## WHAT THIS TASK INVOLVES
Each line from the one containing "grey wardrobe [227,85,443,350] -> none" through the end of the data is to be written out exactly, and nothing more.

## THE DATA
*****

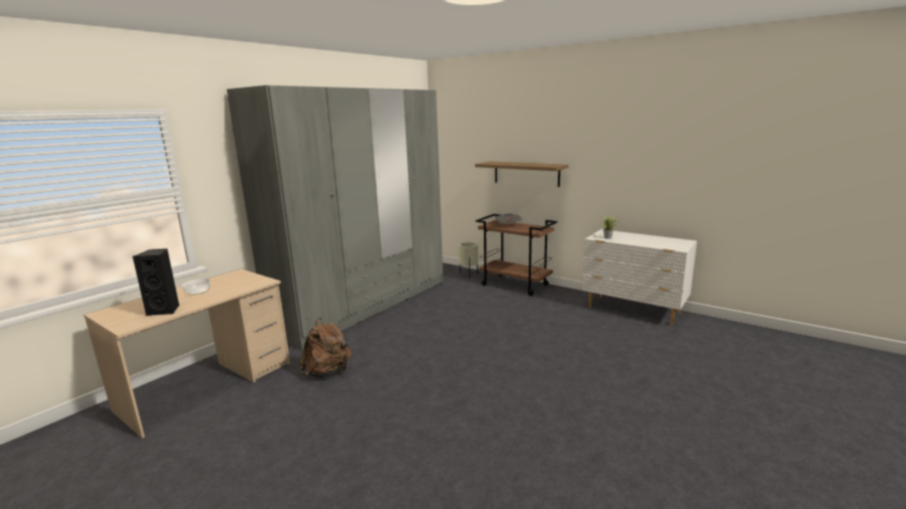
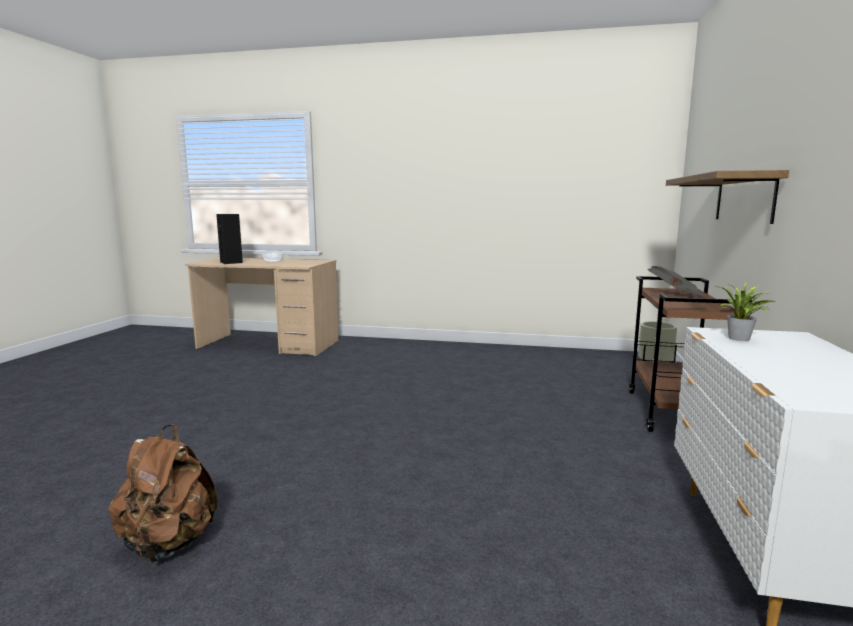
camera: 65 degrees right, 5 degrees down
grey wardrobe [227,85,443,350] -> none
brown backpack [299,318,352,378] -> brown backpack moved to [108,424,218,562]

*****

## EXERCISE ANSWER
grey wardrobe [227,85,443,350] -> none
brown backpack [299,318,352,378] -> brown backpack moved to [108,424,218,562]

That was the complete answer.